### FONTE
= = = =

Graduado em Meteorologia pela Universidade Federal do Pará (1993), Williams Pinto Marques Ferreira é mestre em Agronomia (Meteorologia Agrícola) pela Universidade Federal de Viçosa (1997) e doutor em Engenharia Agrícola pela Universidade Federal de Viçosa (2004). Na entrevista que segue, concedida por e-mail a IHU On-Line, Ferreira diz que por causa das mudanças climáticas, nos próximos dez anos, “muito mais do que experimentar sensações físicas decorrentes das mudanças do clima, serão percebidas mudanças no cenário geográfico e social brasileiro”.

Ferreira atualmente é pesquisador brasileiro da Empresa Brasileira de Pesquisa Agropecuária Milho e Sorgo. Tem experiência na área de Geociências, com ênfase em Modelagem Agrometeorológica, Climatologia Urbana e Rural Biogeografia, atuando principalmente nos seguintes temas: mudanças climáticas, efeito estufa, aquecimento global, Protocolo de Kyoto e impacto ambiental.

IHU On-Line - Que cenário geográfico o senhor projeta para daqui a 10 anos?
Williams Pinto Marques Ferreira –
Primeiramente, é preciso esclarecer um fato já definido cientificamente. Alguns dos gases participantes do efeito estufa  tem longo tempo de residência na atmosfera (acima de 100 anos). Logo, mesmo se as emissões fossem interrompidas hoje, ainda assim sofreríamos as conseqüências das emissões anteriores por muitos anos.

Isso significa dizer que as mudanças continuarão a acontecer pelos próximos séculos de qualquer forma, ou seja, o cenário geográfico num curto espaço de tempo, 10 anos, tanto para o Brasil como para grande parte do mundo, sofrerá transformações e adaptações, as quais já estão acontecendo. A diferença é que atualmente isso é mais visível, e a população pobre e miserável sempre foi afetada em primeiro plano pelas mudanças do clima. Fenômenos como as migrações serão um dos aspectos sociais mais evidentes desses nos novos tempos. Na verdade, já ocorre a migração no Brasil há muitos anos: é a dos refugiados da seca do nordeste, cada vez mais intensa. O Estado de São Paulo é a maior prova dessa migração, pois concentra a maior parte de nordestinos fora de sua região de origem. Hoje, porém, ocorre outro movimento, principalmente na classe média alta que busca fugir do alto índice de violência dos grandes centros urbanos, seguindo para o interior, apesar de a violência ter migrado também para as pequenas cidades do interior, que vêm registrando a cada dia aumento no índice de violência. Enfim, nos próximos dez anos, muito mais do que experimentar sensações físicas decorrentes das mudanças do clima, serão percebidas mudanças no cenário geográfico e social brasileiro.

= = = =

### REGISTROS LISTADOS

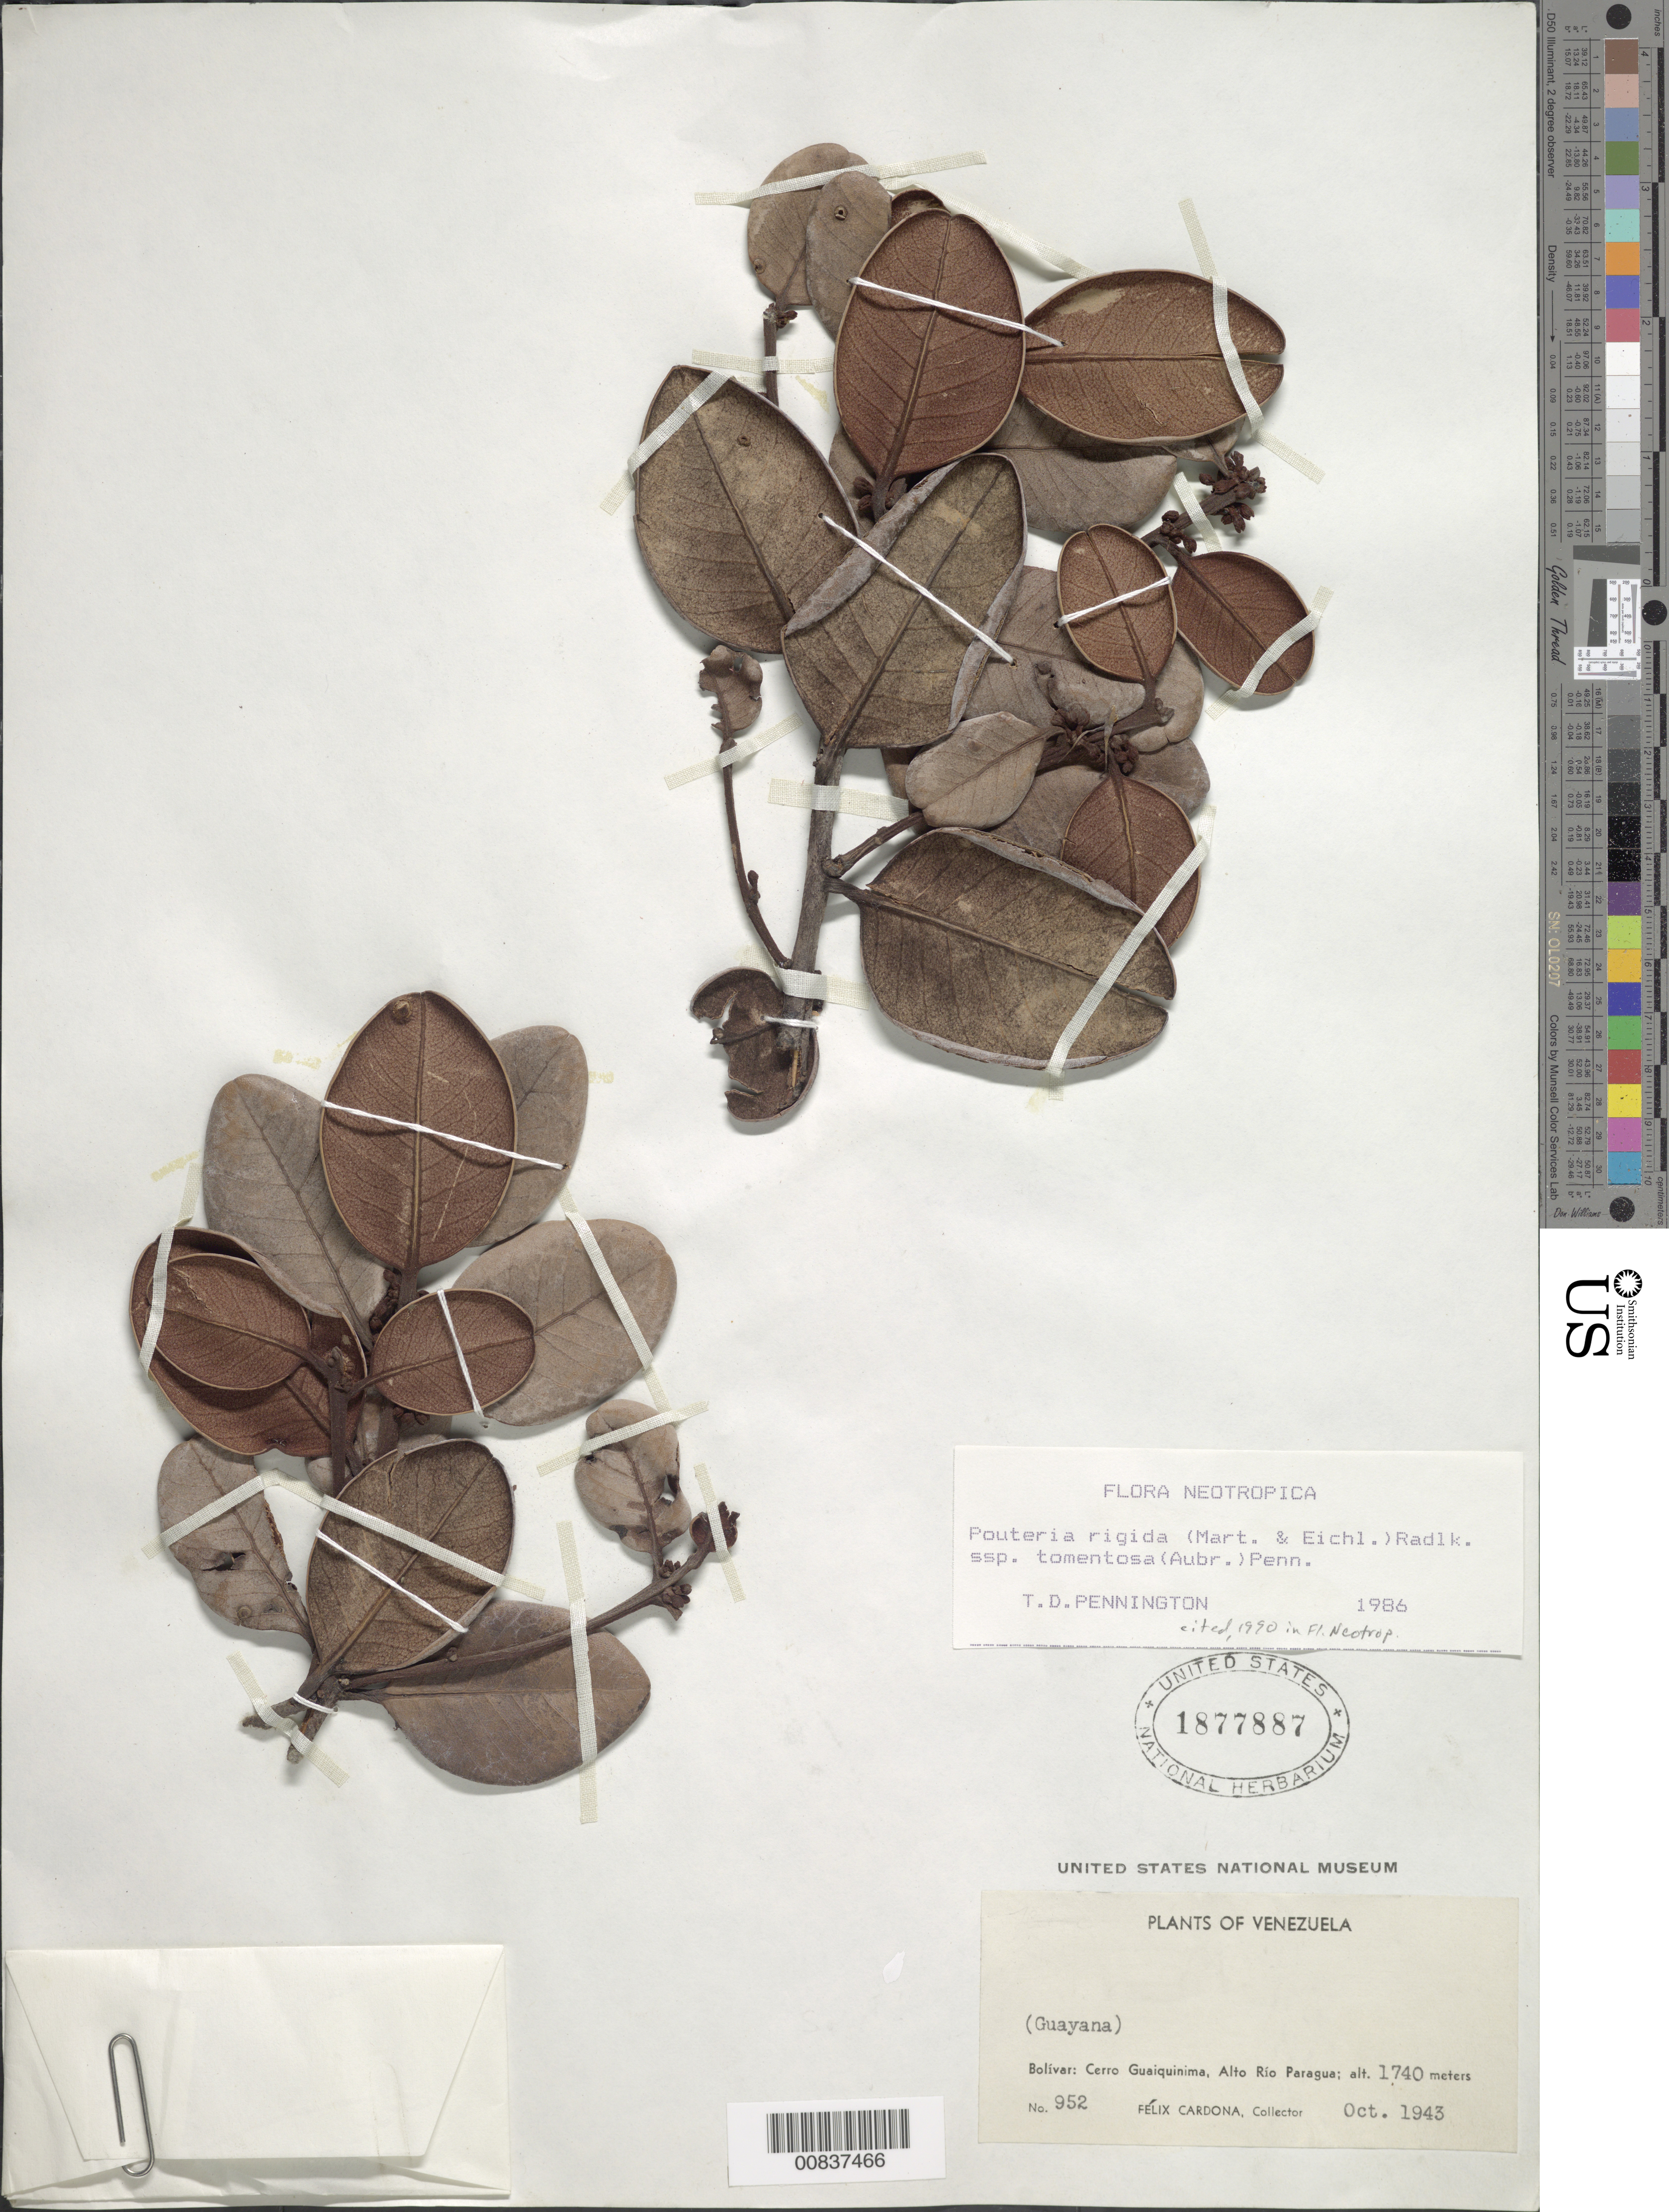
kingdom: Plantae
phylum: Tracheophyta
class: Magnoliopsida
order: Ericales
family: Sapotaceae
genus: Pouteria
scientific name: Pouteria rigida subsp. tomentosa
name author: (Aubrév.) T.D. Penn.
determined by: Pennington, T. D., (K)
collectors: F. Cardona Puig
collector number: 952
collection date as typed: Oct-43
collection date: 1943-10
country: Venezuela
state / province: Bolívar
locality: Alto Río Paragua, Cerro Guaiquinima (Guayana)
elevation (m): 1740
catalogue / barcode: US 1877887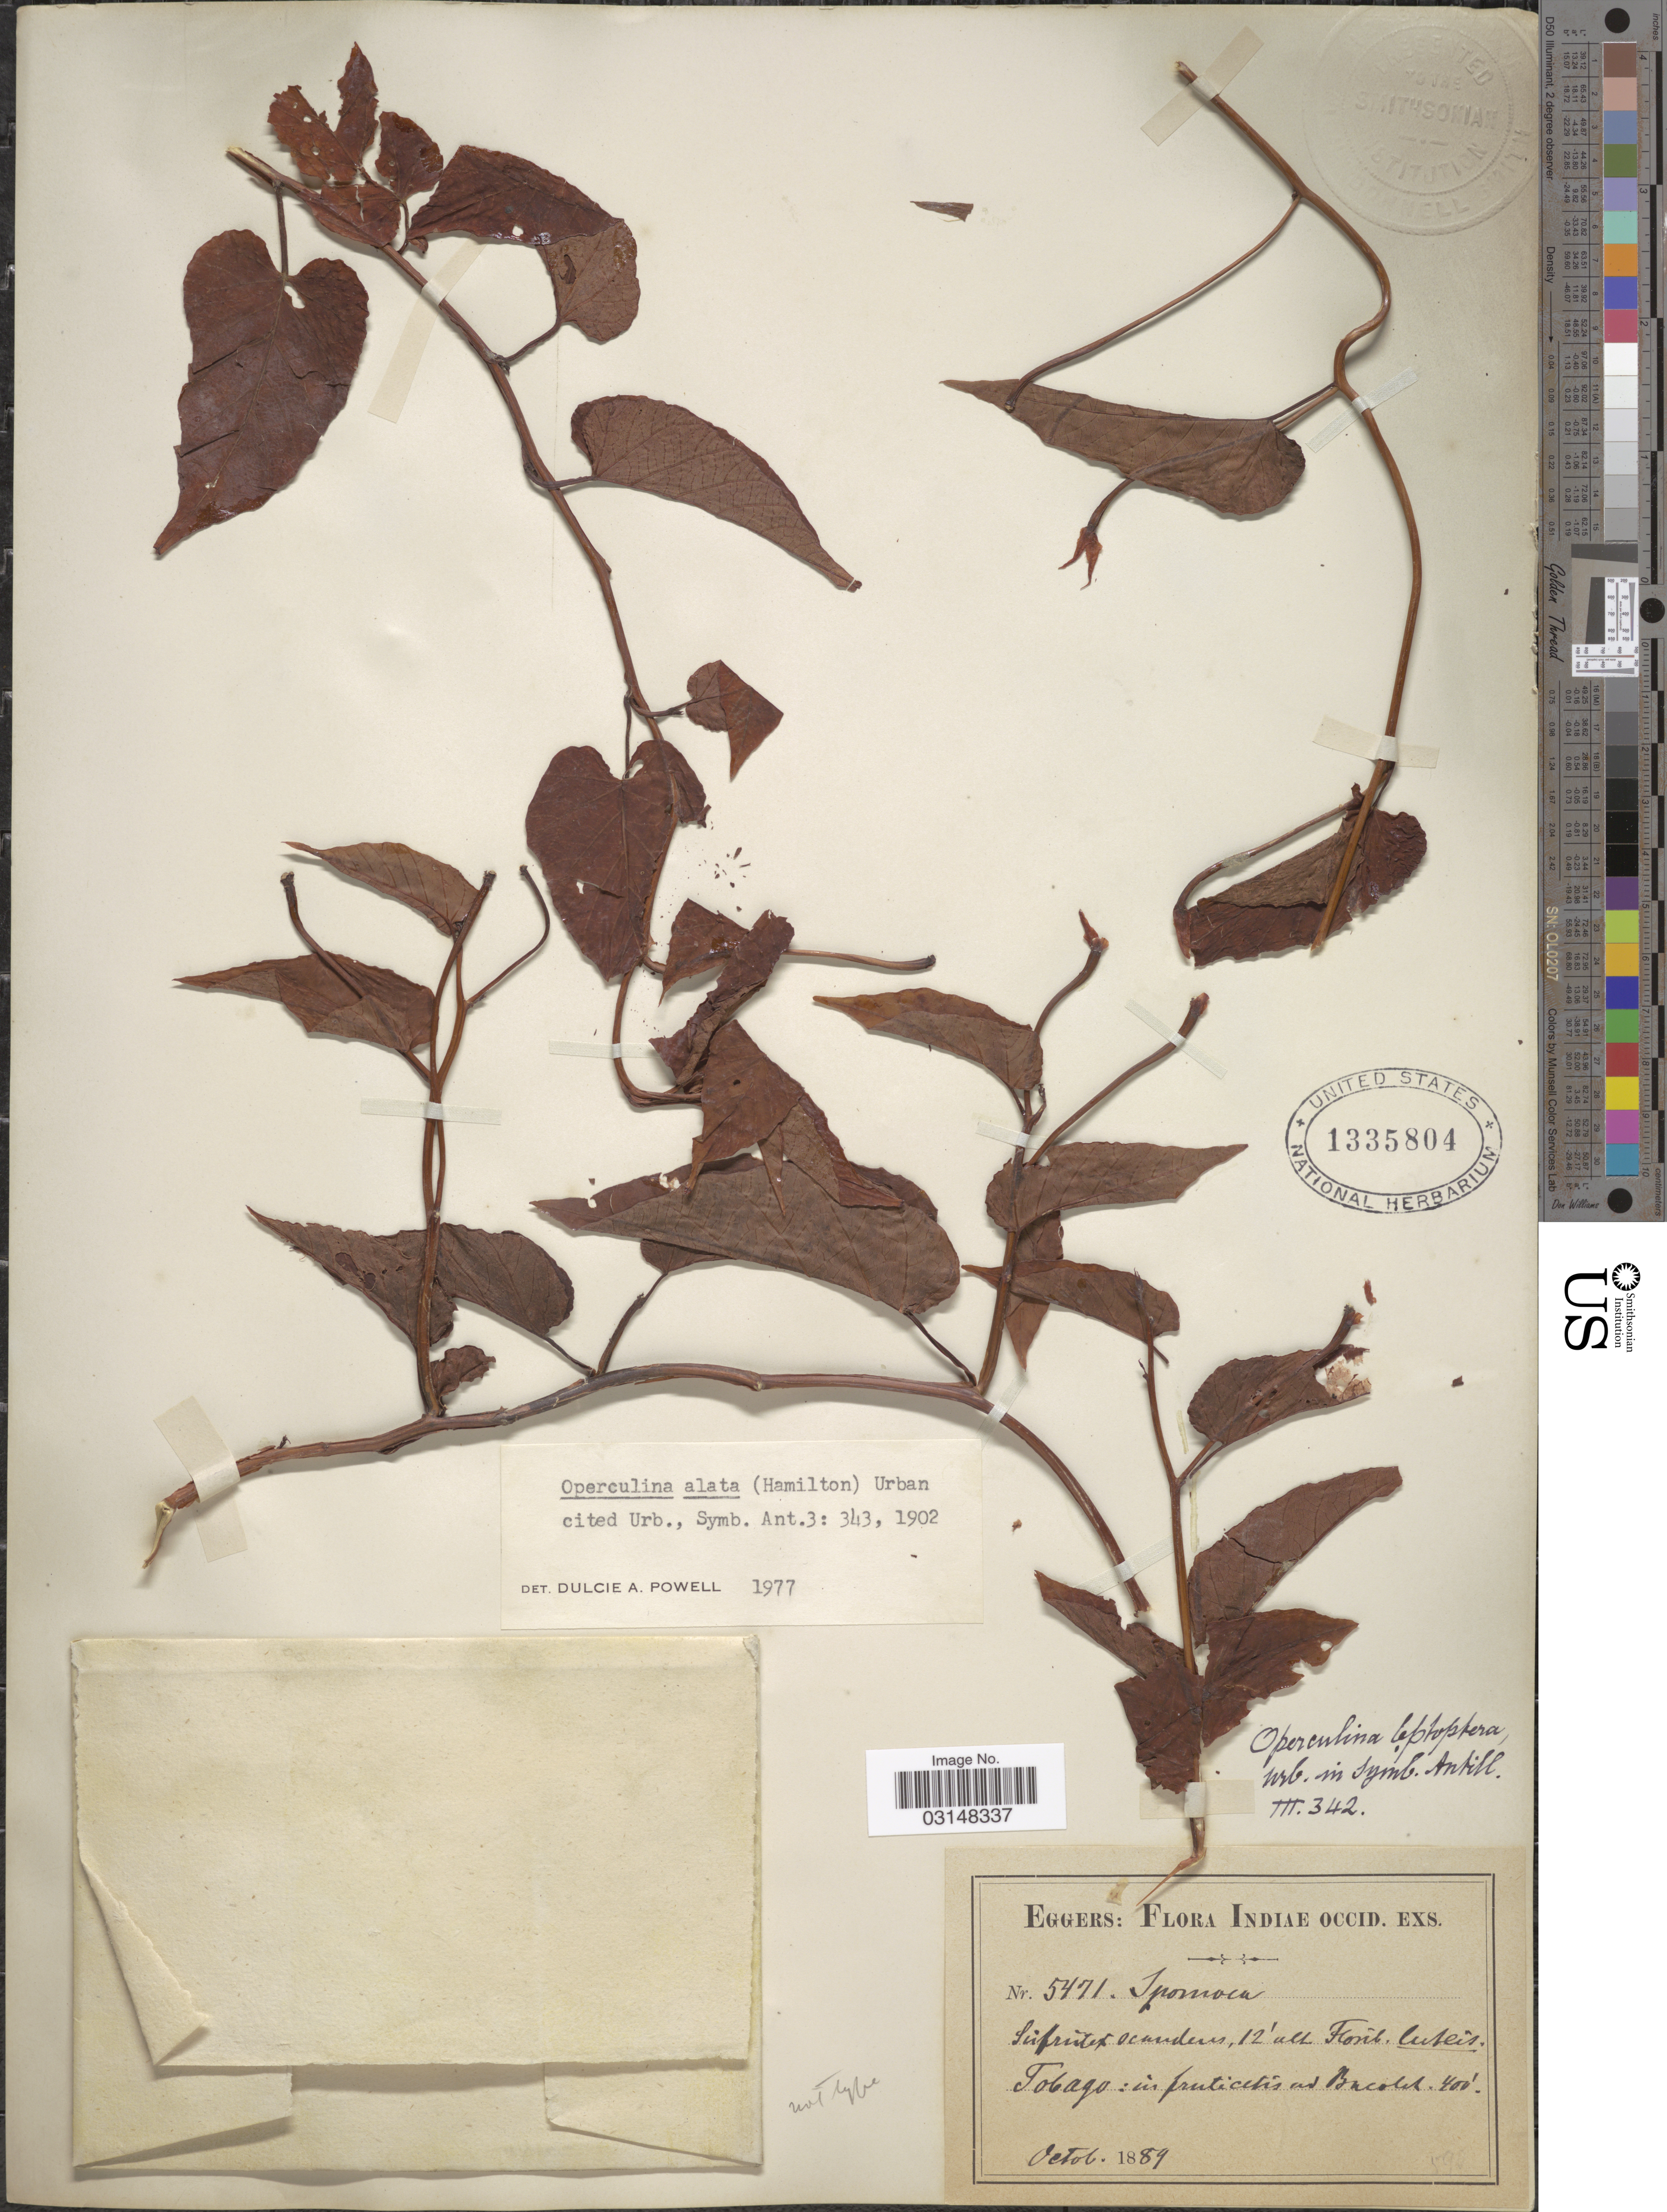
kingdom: Plantae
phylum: Tracheophyta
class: Magnoliopsida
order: Solanales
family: Convolvulaceae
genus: Operculina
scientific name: Operculina alata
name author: (Ham.) Urb.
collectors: -. Eggers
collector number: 5471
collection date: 1889-10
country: Trinidad and Tobago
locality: Indiae occid. exs., Tobago: in fruticetis ad Bacolet.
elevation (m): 122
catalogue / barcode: US 1335804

= = = =

### O QUE FAZER
Repita literalmente o trecho da entrevista sobre mudanças climáticas de "Ferreira atualmente é" a "daqui a 10 anos?". Não será preciso consultar os registros.

### RESULTADO
Ferreira atualmente é pesquisador brasileiro da Empresa Brasileira de Pesquisa Agropecuária Milho e Sorgo. Tem experiência na área de Geociências, com ênfase em Modelagem Agrometeorológica, Climatologia Urbana e Rural Biogeografia, atuando principalmente nos seguintes temas: mudanças climáticas, efeito estufa, aquecimento global, Protocolo de Kyoto e impacto ambiental.

IHU On-Line - Que cenário geográfico o senhor projeta para daqui a 10 anos?